## Your task
Where a line of the records holds the string "Christmas", copy that line.

## Saved data entries
::::::::::

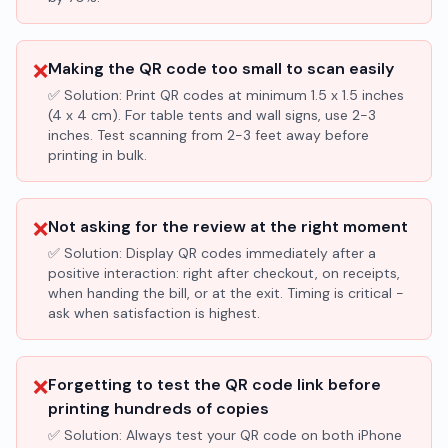
❌
Making the QR code too small to scan easily
✅ Solution:
Print QR codes at minimum 1.5 x 1.5 inches
(4 x 4 cm). For table tents and wall signs, use 2-3
inches. Test scanning from 2-3 feet away before
printing in bulk.
❌
Not asking for the review at the right moment
✅ Solution:
Display QR codes immediately after a
positive interaction: right after checkout, on receipts,
when handing the bill, or at the exit. Timing is critical -
ask when satisfaction is highest.
❌
Forgetting to test the QR code link before
printing hundreds of copies
✅ Solution:
Always test your QR code on both iPhone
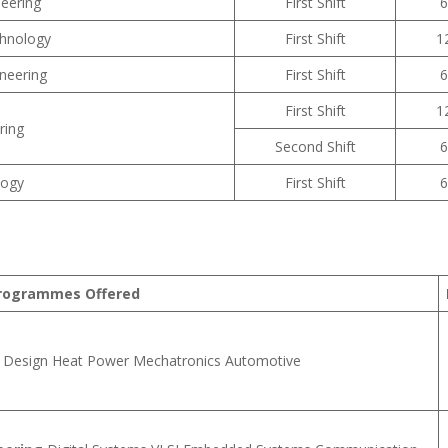
eering
First Shift
6
chnology
First Shift
1
neering
First Shift
6
First Shift
1
ring
Second Shift
6
logy
First Shift
6
rogrammes Offered
Design Heat Power Mechatronics Automotive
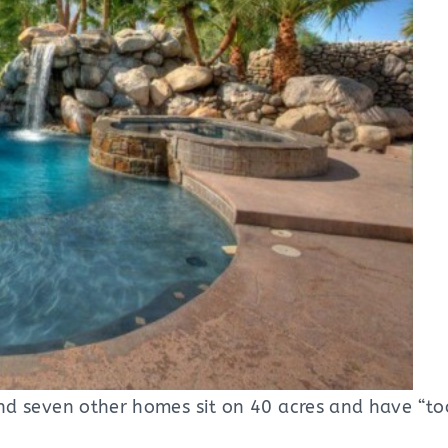
nd seven other homes sit on 40 acres and have “t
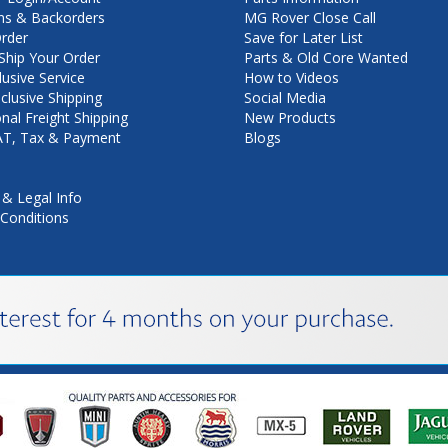
ns & Backorders
MG Rover Close Call
rder
Save for Later List
hip Your Order
Parts & Old Core Wanted
lusive Service
How to Videos
nclusive Shipping
Social Media
onal Freight Shipping
New Products
VAT, Tax & Payment
Blogs
 & Legal Info
Conditions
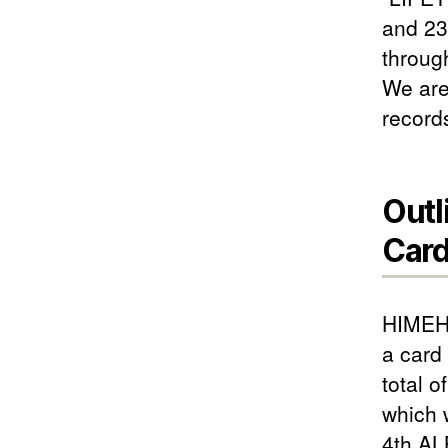
and 23
throug
We are
record
Outl
Card
HIMEHI
a card
total o
which 
4th AL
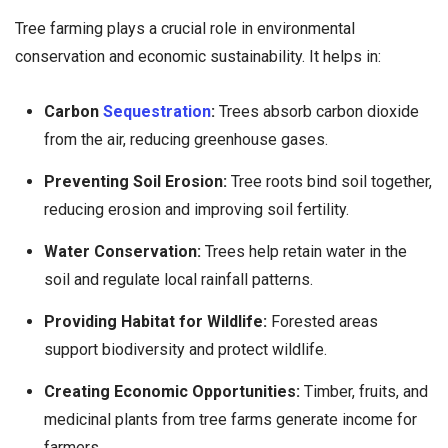
Tree farming plays a crucial role in environmental
conservation and economic sustainability. It helps in:
Carbon
Sequestration
:
Trees absorb carbon dioxide
from the air, reducing greenhouse gases.
Preventing Soil Erosion:
Tree roots bind soil together,
reducing erosion and improving soil fertility.
Water Conservation:
Trees help retain water in the
soil and regulate local rainfall patterns.
Providing Habitat for Wildlife:
Forested areas
support biodiversity and protect wildlife.
Creating Economic Opportunities:
Timber, fruits, and
medicinal plants from tree farms generate income for
farmers.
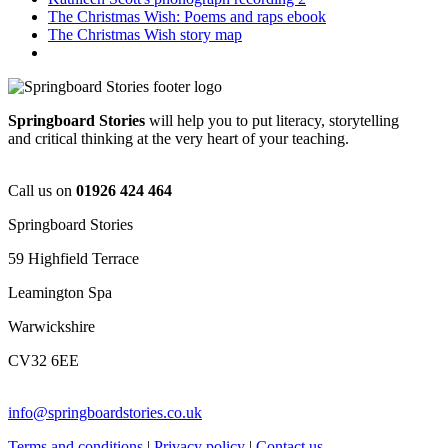
The Christmas Wish: Poems and raps ebook
The Christmas Wish story map
Springboard Stories
will help you to put literacy, storytelling
and critical thinking at the very heart of your teaching.
Call us on
01926 424 464
Springboard Stories
59 Highfield Terrace
Leamington Spa
Warwickshire
CV32 6EE
info@springboardstories.co.uk
Terms and conditions
|
Privacy policy
|
Contact us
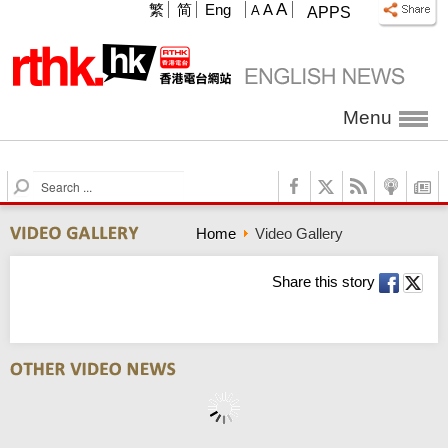
A
繁
简
Eng
A
A
APPS
Menu
S
e
a
Home
Video Gallery
r
c
h
Share this story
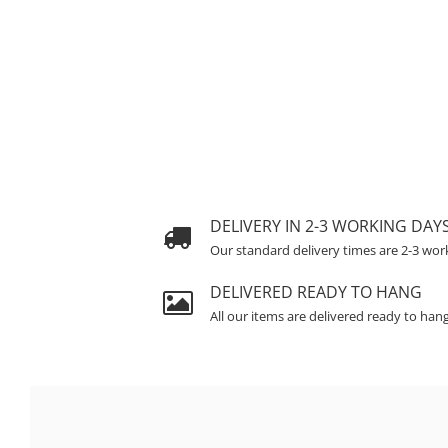
DELIVERY IN 2-3 WORKING DAY
Our standard delivery times are 2-3 wor
DELIVERED READY TO HANG
All our items are delivered ready to han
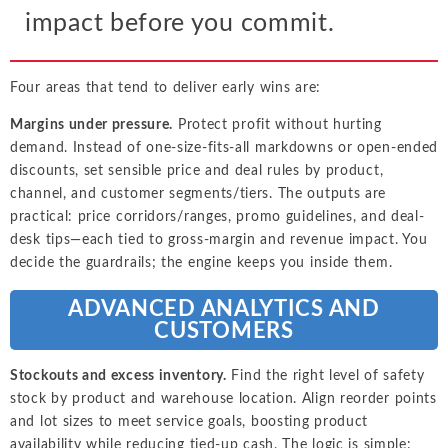
impact before you commit.
Four areas that tend to deliver early wins are:
Margins under pressure.
Protect profit without hurting
demand. Instead of one-size-fits-all markdowns or open-ended
discounts, set sensible price and deal rules by product,
channel, and customer segments/tiers. The outputs are
practical: price corridors/ranges, promo guidelines, and deal-
desk tips—each tied to gross-margin and revenue impact. You
decide the guardrails; the engine keeps you inside them.
ADVANCED ANALYTICS AND
CUSTOMERS
Stockouts and excess inventory.
Find the right level of safety
stock by product and warehouse location. Align reorder points
and lot sizes to meet service goals, boosting product
availability while reducing tied-up cash. The logic is simple:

::::::::::

## Solution for this exercise
The Christmas Wish: Poems and raps ebook
The Christmas Wish story map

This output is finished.